## About this task
Return all the entries below exactly, except for the images they hold.

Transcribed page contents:
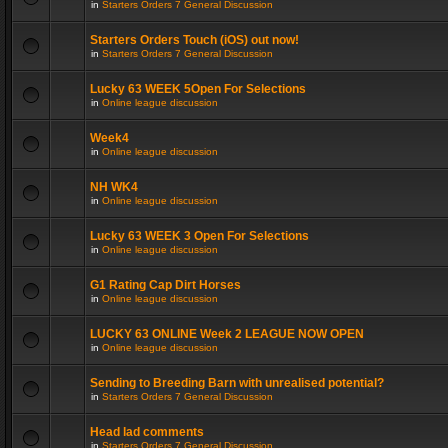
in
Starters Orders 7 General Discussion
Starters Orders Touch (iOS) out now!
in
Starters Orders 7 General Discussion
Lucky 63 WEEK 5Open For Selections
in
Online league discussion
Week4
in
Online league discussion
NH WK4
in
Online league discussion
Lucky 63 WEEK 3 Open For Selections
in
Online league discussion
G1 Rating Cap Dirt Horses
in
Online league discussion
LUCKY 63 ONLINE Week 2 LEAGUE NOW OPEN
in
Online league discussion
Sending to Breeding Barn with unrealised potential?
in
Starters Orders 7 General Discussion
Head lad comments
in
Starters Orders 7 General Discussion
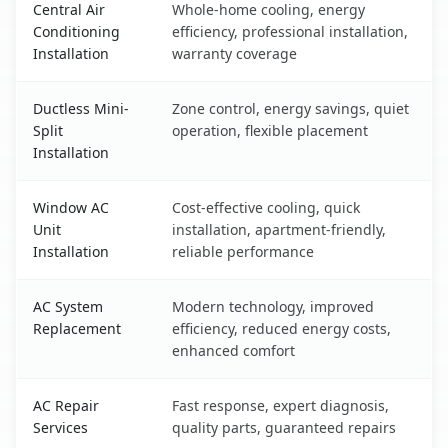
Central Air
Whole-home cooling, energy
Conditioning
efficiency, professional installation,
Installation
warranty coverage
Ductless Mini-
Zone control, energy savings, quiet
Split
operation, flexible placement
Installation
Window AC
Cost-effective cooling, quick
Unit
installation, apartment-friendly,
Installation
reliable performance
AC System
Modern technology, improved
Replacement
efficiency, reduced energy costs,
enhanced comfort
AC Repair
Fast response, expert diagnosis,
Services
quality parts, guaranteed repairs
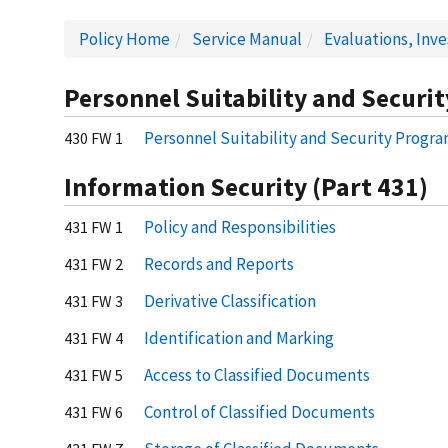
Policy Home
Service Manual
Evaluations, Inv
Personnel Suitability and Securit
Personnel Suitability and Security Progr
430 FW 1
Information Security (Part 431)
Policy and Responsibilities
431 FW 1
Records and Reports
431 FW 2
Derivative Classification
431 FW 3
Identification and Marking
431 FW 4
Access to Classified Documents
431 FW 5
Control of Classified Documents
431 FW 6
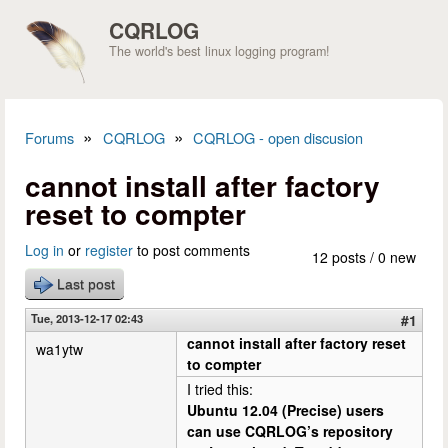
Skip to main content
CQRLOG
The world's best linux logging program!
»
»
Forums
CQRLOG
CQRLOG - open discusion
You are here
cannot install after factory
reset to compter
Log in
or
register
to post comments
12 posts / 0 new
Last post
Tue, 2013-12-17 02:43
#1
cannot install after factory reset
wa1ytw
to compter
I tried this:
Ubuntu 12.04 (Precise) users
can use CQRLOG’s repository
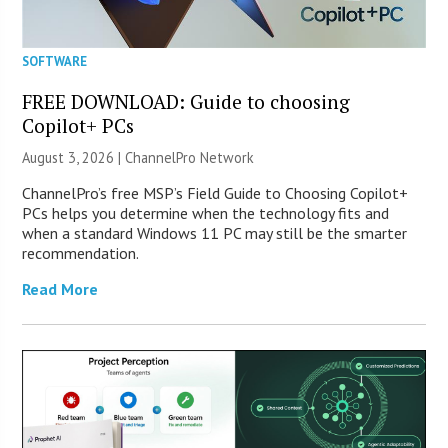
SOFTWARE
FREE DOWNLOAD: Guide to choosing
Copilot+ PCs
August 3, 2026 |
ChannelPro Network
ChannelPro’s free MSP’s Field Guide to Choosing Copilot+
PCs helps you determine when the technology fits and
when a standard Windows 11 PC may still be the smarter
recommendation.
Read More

## Reply
in
Starters Orders 7 General Discussion
Starters Orders Touch (iOS) out now!
in
Starters Orders 7 General Discussion
Lucky 63 WEEK 5Open For Selections
in
Online league discussion
Week4
in
Online league discussion
NH WK4
in
Online league discussion
Lucky 63 WEEK 3 Open For Selections
in
Online league discussion
G1 Rating Cap Dirt Horses
in
Online league discussion
LUCKY 63 ONLINE Week 2 LEAGUE NOW OPEN
in
Online league discussion
Sending to Breeding Barn with unrealised potential?
in
Starters Orders 7 General Discussion
Head lad comments
in
Starters Orders 7 General Discussion
Central Air
Whole-home cooling, energy
Conditioning
efficiency, professional installation,
Installation
warranty coverage
Ductless Mini-
Zone control, energy savings, quiet
Split
operation, flexible placement
Installation
Window AC
Cost-effective cooling, quick
Unit
installation, apartment-friendly,
Installation
reliable performance
AC System
Modern technology, improved
Replacement
efficiency, reduced energy costs,
enhanced comfort
AC Repair
Fast response, expert diagnosis,
Services
quality parts, guaranteed repairs
Policy Home
Service Manual
Evaluations, Inv
Personnel Suitability and Securit
Personnel Suitability and Security Progr
430 FW 1
Information Security (Part 431)
Policy and Responsibilities
431 FW 1
Records and Reports
431 FW 2
Derivative Classification
431 FW 3
Identification and Marking
431 FW 4
Access to Classified Documents
431 FW 5
Control of Classified Documents
431 FW 6
Skip to main content
CQRLOG
The world's best linux logging program!
»
»
Forums
CQRLOG
CQRLOG - open discusion
You are here
cannot install after factory
reset to compter
Log in
or
register
to post comments
12 posts / 0 new
Last post
Tue, 2013-12-17 02:43
#1
cannot install after factory reset
wa1ytw
to compter
I tried this:
Ubuntu 12.04 (Precise) users
can use CQRLOG’s repository
SOFTWARE
FREE DOWNLOAD: Guide to choosing
Copilot+ PCs
August 3, 2026 |
ChannelPro Network
ChannelPro’s free MSP’s Field Guide to Choosing Copilot+
PCs helps you determine when the technology fits and
when a standard Windows 11 PC may still be the smarter
recommendation.
Read More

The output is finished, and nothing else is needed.